Dead Rhetoric: Do you have a personal favorite track on the album?
Englund: “My Shadow World” is probably my favorite one. Just because it’s not like the other songs; it’s dark, beautiful, disgusting and elegant at the same time. That one and the song “Vinter” remind me of the Swedish winter, people going into their own depression, into their own world. It’s something we experience every year and it’s as natural to us as sleeping. We’re all going into some kind of hibernation. So I would say those two songs are the perfect ending to an album called Vinter.
Dead Rhetoric: Between all of the other bands that you and Kevin Talley are in, will Feared be doing much by way of touring?
Englund: As of right now I don’t feel that touring will help us that much. It’s a costly procedure for bands, and unless we can make a little money of it, I rather stay home and write more music instead. This does not mean that we want to tour. I would love to! We’re starting to play festivals here and there and hopefully we can be big enough to play around the world, maybe opening for a band like Meshuggah or Lamb of God. But as it looks now, I have to stay focused on what’s best for the band in the current situation we’re in.
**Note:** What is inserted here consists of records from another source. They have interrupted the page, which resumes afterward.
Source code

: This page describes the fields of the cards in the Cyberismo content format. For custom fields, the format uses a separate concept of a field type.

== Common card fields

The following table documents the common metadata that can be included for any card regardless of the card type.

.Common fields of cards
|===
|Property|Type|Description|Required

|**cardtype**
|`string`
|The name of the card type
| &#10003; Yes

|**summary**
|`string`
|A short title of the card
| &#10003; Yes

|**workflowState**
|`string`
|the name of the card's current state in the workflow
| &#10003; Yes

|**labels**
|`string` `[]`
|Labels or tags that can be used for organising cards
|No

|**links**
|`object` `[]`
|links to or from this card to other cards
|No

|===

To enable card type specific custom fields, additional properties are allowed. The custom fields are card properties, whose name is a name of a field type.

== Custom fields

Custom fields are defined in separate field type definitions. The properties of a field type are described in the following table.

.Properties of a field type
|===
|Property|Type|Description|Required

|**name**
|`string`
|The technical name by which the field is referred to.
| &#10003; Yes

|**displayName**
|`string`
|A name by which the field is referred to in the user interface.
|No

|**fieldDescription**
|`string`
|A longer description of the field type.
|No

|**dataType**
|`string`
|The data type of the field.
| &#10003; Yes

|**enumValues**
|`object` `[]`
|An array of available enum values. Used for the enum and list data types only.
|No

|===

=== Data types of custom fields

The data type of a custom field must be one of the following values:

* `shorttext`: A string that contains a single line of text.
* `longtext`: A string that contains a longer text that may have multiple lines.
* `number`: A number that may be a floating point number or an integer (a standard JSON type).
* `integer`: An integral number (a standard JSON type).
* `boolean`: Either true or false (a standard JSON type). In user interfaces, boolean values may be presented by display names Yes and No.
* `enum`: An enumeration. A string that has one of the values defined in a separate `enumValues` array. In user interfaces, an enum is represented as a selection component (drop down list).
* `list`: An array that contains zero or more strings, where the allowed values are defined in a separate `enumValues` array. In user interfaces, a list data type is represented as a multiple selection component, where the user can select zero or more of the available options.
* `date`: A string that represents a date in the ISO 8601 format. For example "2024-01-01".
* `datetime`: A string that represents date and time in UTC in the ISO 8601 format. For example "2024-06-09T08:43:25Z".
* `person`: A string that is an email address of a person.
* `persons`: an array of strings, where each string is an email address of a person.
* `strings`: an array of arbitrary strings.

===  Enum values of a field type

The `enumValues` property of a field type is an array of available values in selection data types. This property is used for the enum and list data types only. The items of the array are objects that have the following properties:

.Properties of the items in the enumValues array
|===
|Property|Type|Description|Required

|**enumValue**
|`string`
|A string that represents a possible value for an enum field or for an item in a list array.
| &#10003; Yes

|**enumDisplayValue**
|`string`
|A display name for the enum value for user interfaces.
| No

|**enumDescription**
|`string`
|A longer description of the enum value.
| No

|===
Dead Rhetoric: I was looking at your website and saw that you sell Feared reflective vests. It’s an innovative idea for merch, where do you suppose the most extreme place to use them would be?
Englund: Swedish winter. The forests of northern Sweden in November are a dark place many hours a day. Keep your vest on and you won’t get hit by a car, or a moose!
Dead Rhetoric: Anything going on with The Haunted or Six Feet Under?
Englund: I’m currently writing songs for the upcoming The Haunted album and planning some shows and touring with them. Really looking forward to play with them. Also the songs that we’ve made so far kick all kinds of ass.
I’m not in Six Feet Under anymore; it’s just a logistics issue, being a Swede in an all American band. Just to fly me over for a one-off gig in the US, cost a lot of money AND a lot of my time. I rather stay home writing music a full weekend than travel for 30 hours to play a 45-minute show. It was a mutual decision and no drama whatsoever around it. I might even jump in for a tour in Europe if I don’t have anything better to do!
Dead Rhetoric: Finally, what have been your favorite albums to come out this year?
Englund: Carcass – Surgical Steel and David Maxim – Micic – Bilo 3.0. Carcass is doing something really uncommon by bringing out a 5-star album for their comeback. The album is a masterpiece. Bilo 3.0 is the product of a guy doing everything himself, just like me. And the outcome is probably one of the most epic albums I’ve ever heard. He’s all about the music and playfulness. A truly inspiring album.